I want to do it one time. >> The other bromide
that we hear is you got to get your data house in
order before you can do AI. It makes sense, but how
much of your data house? If you have to get your
entire data estate in order, you'll never finish painting
the Golden Gate Bridge. How do you think about
that as a practitioner and as an advisor to your customers? Can they get part of
their data house in order to solve a specific business problem, or do they actually have
to at least have a strategy to get the entire data estate
in order before doing it? >> I like how you ended that sentence.
Shayde Christian
>> I like the strategy forward, but yes, it all depends on the use case. There's an insurer who looks at training AI models to recognize from satellite
images how devastated an insured home is after
a natural disaster. Partially devastated, somewhat
devastated, fully devastated. The AI models offer that to an individual, say, "Do you agree? " An ACH payment is cut the next day to repair the cost of
that home or a new home.
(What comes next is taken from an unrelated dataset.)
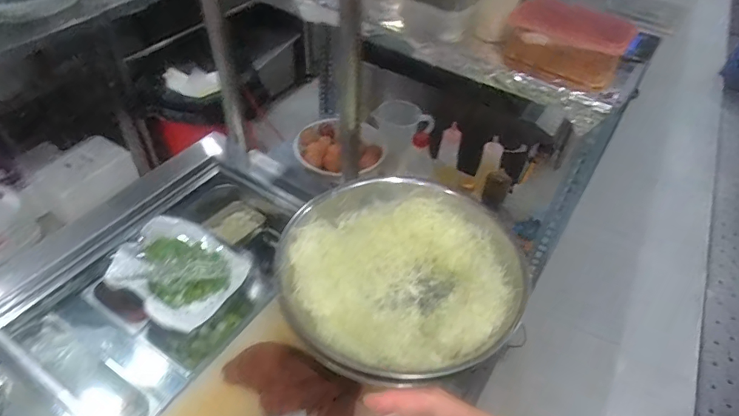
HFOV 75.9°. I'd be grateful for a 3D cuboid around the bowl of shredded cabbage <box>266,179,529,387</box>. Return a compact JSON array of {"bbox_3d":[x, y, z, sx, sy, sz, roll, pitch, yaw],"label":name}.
[{"bbox_3d":[0.042,0.107,0.732,0.338,0.098,0.341,2,44,-2],"label":"bowl of shredded cabbage"}]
For that, you need external data. You don't need to
aggregate all of your data. But there's a biopharma
company who's trying to significantly cut down
the duration of time it takes to get lifesaving cures
into the marketplace. In that super complex, hugely valuable use case, you need a lot of data to be aggregated. It really depends on what
you're trying to accomplish, but there's a lot of low hanging fruit. >> All right. We got to
leave it there, Shayde. Thanks so much. theCUBE. >> Appreciate you. Thank you.
- It's good to have you. >> Thank you you so much for coming. >> Thank you. All right. Keep
it right there, everybody. >> We'll be right back. Dave
Vellante, Sanjeev Mohan.
Shayde Christian
>> You're watching theCUBE's coverage of CDOIQ from Cambridge, Massachusetts. The 18th annual CDOIQ. Be right back.